Apple Vision Pro and the Promise of Technological Enlightenment
Or the Problem of Meditation as a Consumer Product
Apple unveiled this week their Apple Vision Pro, an AR (augmented reality) headset with a price tag of, wait for it, $3,500! A lot has been said already about what it is, what it can be, and if Apple might be able to pull it off when Meta seems to be pulling back from their efforts in the VR space. I am not an expert on this topic, so I will not speak about the technological marvel that this gadget might be (I don’t know and, at that price, I might never know!), still, there was something in the video unveiling the product that, as someone interested in the intersection of religion and popular culture, really caught my attention. It is only 20 seconds long… take a look (from minute 2:20-2:40):
Can you See Enlightenment?
As I said, it is not a very long segment, and most people might not even think much about it, but the idea that with the help of the Apple Vision Pro and its Mindfulness app “you can create a moment of calmness” really made me think. On the surface, it is a pretty harmless claim, I mean, who doesn’t want a moment of calmness in the middle of a stressful day? I can use that. But it is the way Apple seems to promise that this device can deliver “a moment of calmness,” without any effort on the part of the user that really made me think about what Mindfulness and meditation have become in America (and at this point probably most of the world): a product that can be delivered to you as a consumer. Ronald Purser, in his book McMindfulness: How Mindfulness Became the New Capitalist Spirituality, offers a critique of this understanding of mindfulness as it has been coopted by corporations. In the case of Apple, mindfulness is seen as another product that can be purchased. There is no effort required on your part. You deserve it. You can have it. As long as you pay $3,500 to Apple!
Don’t get me wrong, there is a long history in religious contemplative traditions of seeing and visualizing deities as well as heaven-like places. In some Buddhist traditions, for example, the practitioner is supposed to see the Buddha, and even identify with one as a way to achieve enlightenment.

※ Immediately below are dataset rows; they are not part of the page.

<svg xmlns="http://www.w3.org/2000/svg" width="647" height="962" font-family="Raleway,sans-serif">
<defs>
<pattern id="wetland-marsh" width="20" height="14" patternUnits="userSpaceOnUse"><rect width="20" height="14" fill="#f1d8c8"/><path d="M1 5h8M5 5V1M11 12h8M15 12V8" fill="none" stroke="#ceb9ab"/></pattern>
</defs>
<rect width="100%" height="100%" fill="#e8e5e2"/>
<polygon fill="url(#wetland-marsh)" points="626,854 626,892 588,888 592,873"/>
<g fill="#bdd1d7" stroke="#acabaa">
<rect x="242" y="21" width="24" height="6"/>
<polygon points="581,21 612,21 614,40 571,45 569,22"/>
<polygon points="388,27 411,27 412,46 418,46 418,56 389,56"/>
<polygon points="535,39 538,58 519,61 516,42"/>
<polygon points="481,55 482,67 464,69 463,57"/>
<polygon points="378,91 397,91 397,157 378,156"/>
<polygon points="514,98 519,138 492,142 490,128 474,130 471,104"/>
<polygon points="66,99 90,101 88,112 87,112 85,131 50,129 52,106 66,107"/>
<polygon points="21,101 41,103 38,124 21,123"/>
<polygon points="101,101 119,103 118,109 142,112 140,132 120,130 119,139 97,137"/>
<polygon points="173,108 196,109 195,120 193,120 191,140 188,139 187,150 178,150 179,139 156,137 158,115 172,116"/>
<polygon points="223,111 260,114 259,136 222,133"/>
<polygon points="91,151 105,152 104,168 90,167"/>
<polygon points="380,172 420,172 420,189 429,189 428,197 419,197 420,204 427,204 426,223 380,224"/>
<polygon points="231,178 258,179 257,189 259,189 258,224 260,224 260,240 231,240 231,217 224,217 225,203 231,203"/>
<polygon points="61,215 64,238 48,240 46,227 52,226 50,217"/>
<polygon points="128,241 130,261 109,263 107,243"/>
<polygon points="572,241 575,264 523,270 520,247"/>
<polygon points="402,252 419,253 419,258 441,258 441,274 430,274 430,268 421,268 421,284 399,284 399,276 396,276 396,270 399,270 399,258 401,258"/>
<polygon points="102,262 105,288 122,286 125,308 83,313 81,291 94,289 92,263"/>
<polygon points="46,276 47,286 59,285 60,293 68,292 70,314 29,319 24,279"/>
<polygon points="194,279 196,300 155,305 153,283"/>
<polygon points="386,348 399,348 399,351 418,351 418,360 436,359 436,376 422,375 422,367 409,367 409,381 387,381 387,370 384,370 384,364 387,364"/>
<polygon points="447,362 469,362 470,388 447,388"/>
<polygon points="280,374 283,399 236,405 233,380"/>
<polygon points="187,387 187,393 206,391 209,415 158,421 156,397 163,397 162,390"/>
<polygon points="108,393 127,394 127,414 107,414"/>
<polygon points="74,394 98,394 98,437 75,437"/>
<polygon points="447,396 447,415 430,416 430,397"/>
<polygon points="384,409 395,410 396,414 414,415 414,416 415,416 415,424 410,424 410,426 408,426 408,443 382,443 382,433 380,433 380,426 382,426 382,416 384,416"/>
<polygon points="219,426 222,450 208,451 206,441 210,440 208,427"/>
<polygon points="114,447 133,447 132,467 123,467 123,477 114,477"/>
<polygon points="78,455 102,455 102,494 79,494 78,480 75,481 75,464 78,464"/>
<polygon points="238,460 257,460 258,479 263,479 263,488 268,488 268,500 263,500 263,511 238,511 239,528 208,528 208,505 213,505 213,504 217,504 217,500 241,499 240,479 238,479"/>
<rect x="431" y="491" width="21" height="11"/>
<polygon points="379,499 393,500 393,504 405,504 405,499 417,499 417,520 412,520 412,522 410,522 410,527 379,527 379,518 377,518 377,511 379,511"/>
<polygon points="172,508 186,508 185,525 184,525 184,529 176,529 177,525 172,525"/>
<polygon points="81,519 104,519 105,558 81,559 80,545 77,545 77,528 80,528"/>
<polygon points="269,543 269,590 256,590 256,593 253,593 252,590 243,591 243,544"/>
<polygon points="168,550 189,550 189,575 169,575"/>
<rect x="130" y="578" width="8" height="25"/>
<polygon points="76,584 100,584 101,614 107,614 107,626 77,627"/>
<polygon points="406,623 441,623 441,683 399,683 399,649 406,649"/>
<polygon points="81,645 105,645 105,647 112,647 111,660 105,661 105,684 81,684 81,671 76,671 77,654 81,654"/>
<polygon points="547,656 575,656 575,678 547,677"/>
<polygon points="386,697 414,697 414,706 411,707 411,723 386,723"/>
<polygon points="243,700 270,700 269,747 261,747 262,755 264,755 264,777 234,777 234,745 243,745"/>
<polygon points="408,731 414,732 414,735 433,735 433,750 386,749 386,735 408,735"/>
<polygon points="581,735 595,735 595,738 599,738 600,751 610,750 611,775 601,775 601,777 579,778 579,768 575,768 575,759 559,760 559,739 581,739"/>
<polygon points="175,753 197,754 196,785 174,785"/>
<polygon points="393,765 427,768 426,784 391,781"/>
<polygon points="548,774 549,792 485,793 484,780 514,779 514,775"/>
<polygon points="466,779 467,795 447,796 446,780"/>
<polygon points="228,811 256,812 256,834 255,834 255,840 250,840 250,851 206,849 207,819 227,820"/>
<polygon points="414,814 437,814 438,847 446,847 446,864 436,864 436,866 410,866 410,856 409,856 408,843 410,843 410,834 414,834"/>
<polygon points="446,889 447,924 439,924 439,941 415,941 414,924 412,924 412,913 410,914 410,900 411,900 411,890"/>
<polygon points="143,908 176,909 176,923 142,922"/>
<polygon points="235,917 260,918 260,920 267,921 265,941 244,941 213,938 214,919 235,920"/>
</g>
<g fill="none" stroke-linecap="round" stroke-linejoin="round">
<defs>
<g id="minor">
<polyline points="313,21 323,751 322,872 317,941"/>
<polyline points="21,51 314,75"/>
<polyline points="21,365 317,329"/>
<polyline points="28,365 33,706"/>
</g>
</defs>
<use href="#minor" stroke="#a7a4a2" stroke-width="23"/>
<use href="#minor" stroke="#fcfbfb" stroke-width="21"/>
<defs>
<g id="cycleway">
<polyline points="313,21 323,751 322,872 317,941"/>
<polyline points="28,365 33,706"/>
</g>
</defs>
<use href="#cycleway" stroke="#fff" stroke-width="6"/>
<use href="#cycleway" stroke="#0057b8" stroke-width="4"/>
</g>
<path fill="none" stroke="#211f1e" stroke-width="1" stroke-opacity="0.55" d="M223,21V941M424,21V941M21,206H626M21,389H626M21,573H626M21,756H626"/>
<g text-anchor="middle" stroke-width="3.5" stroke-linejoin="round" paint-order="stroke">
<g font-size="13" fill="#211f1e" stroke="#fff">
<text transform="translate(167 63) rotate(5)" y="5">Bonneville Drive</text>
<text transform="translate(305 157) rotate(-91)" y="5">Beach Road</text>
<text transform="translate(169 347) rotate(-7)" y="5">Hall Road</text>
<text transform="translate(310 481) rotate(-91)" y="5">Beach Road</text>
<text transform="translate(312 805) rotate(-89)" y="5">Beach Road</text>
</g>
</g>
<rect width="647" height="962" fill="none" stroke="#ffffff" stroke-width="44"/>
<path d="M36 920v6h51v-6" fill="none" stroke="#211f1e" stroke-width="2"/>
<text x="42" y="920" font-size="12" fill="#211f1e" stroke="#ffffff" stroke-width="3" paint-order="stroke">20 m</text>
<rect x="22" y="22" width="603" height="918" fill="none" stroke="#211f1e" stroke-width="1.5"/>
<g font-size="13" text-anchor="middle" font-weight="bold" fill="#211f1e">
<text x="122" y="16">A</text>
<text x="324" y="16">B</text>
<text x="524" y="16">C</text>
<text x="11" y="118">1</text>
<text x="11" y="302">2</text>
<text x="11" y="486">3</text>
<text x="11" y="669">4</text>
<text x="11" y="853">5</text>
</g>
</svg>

Buddhist practitioners also visualize Buddha fields, called Pure Lands, a magnificent heaven-like place that anyone can reach after death as long as they recite the Nianfo (called Nembutsu in Japanese), the prayer dedicated to Amitābha, the Buddha that inhabits that realm. The prayer is short and simple: “Nāmó Āmítuófó” in Chinese and “Namu Amida Butsu” in Japanese. Although there have been many schools over time of the Pure Land tradition, the promise is simple: you recite the prayer, and you get to the Pure Land after death. This Pure Land, according to the Sukhāvatīvyūha Sūtra, the central scripture of this tradition, looks something like this:
In a way, the Apple Vision Pro could deliver a magnificent rendering of this Pure Land for practitioners to see, to almost inhabit, and this could strengthen their practice. The problem is that there would be no effort on the part of the practitioner. It is delivered to you as a product, as a service, with no effort at all.
Meditation without Effort
I find a similar issue when it comes to the practice of Mindfulness using this type of device. Jon Kabat-Zin defined Mindfulness as the awareness that arises through “paying attention in a particular way: on purpose, in the present moment, and nonjudgmentally” to which he sometimes adds “in the service of self-understanding and wisdom.”
In the most basic and popular form of Mindfulness practice, paying attention is usually focused on your breathing, thoughts, and body, and sometimes it expands to your eating, walking, and eventually to everything in your daily life. But this is active attention, it requires an intention and some effort (until it becomes effortless… but that’s an issue for another post). The Apple Vision Pro, at least as presented in this video, seems to promise that all of that can be delivered to you without any effort on your part. You just sit down, put on the device, turn on the app, and watch it, as it is delivered to you while you receive it passively, as if it were a movie. So as far as I am concerned that is not Mindfulness. It might look like it, it might even feel like it, but without any effort, it surely is not Mindfulness. I mean, you can watch all the soccer you want (I like soccer), but it surely does not make you a soccer player.